Ular itu merasa geli ketika melihat serangan itu. Jelas bahwa Noah dalam kondisi yang buruk, tetapi ular itu tidak percaya bahwa bidikannya bisa meleset begitu jauh. Namun, kekhawatiran muncul di matanya ketika ia menyadari bahwa cakar itu tidak pernah mengarah ke tubuhnya. Sebaliknya, Noah sengaja menargetkan bagian langit-langit di sisi yang berlawanan dari posisinya.

“Tidak!” teriak ular itu sambil pupil matanya yang vertikal menyempit, dan energi mentalnya meliputi seluruh aula sebelum terfokus pada cakar yang berasap itu.

Serangan itu kehilangan sebagian kekuatannya di bawah tekanan gelombang mental tersebut.
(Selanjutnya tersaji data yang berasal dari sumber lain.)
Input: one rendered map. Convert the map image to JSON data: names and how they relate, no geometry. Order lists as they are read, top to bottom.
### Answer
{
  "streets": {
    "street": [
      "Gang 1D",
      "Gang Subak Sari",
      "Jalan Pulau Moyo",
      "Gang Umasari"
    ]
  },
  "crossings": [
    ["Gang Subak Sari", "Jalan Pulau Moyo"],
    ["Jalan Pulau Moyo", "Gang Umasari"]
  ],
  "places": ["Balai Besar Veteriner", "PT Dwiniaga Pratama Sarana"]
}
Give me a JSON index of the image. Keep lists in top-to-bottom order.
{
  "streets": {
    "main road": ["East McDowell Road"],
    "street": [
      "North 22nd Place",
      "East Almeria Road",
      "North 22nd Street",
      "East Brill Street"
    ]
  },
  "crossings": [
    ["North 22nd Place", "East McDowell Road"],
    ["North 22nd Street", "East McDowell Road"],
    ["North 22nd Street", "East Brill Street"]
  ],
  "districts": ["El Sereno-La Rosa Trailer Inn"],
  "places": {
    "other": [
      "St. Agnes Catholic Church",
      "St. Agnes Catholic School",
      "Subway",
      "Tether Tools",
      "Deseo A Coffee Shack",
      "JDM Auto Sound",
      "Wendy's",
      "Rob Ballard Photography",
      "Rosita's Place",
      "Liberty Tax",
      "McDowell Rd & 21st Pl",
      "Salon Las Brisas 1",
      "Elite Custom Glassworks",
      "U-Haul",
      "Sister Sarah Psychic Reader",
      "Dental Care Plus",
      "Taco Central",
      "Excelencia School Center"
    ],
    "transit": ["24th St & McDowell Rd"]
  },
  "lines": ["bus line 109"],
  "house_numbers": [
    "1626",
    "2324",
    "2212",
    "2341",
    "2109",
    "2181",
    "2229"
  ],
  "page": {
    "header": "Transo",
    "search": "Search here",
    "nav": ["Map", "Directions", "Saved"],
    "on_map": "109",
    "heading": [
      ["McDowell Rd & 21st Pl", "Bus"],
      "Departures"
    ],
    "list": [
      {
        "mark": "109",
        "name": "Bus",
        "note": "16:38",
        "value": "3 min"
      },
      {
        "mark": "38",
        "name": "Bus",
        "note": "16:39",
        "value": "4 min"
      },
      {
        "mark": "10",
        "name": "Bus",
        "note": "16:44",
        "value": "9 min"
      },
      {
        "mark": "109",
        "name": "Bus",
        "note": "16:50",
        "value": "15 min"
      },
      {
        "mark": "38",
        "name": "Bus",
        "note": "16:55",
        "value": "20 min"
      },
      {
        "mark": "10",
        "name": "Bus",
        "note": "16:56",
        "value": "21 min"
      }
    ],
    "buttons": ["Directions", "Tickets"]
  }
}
Namun, ada batasan seberapa besar kekuatan gaib itu dapat menghambat jalur serangannya yang merusak.

Cakar itu menyusut saat sebagian asap hitam menghilang untuk menembus lapisan energi mental, tetapi ketajaman yang intens menyebar dari bentuknya pada saat itu.

Ciri-ciri serangan Noah sangat cocok untuk melawan gelombang mental, tetapi dia masih berhadapan dengan makhluk di peringkat keenam. Seluruh cakar itu menghilang sebelum menyentuh langit-langit, kecuali serpihan gas kecil yang menabrak marmer abu-abu dan menciptakan lubang kecil di dalamnya.

Ular itu hanya bisa menatap ketakutan saat “Napas” dari dunia luar merembes ke dalam kastil dan mengamuk karena kehadirannya.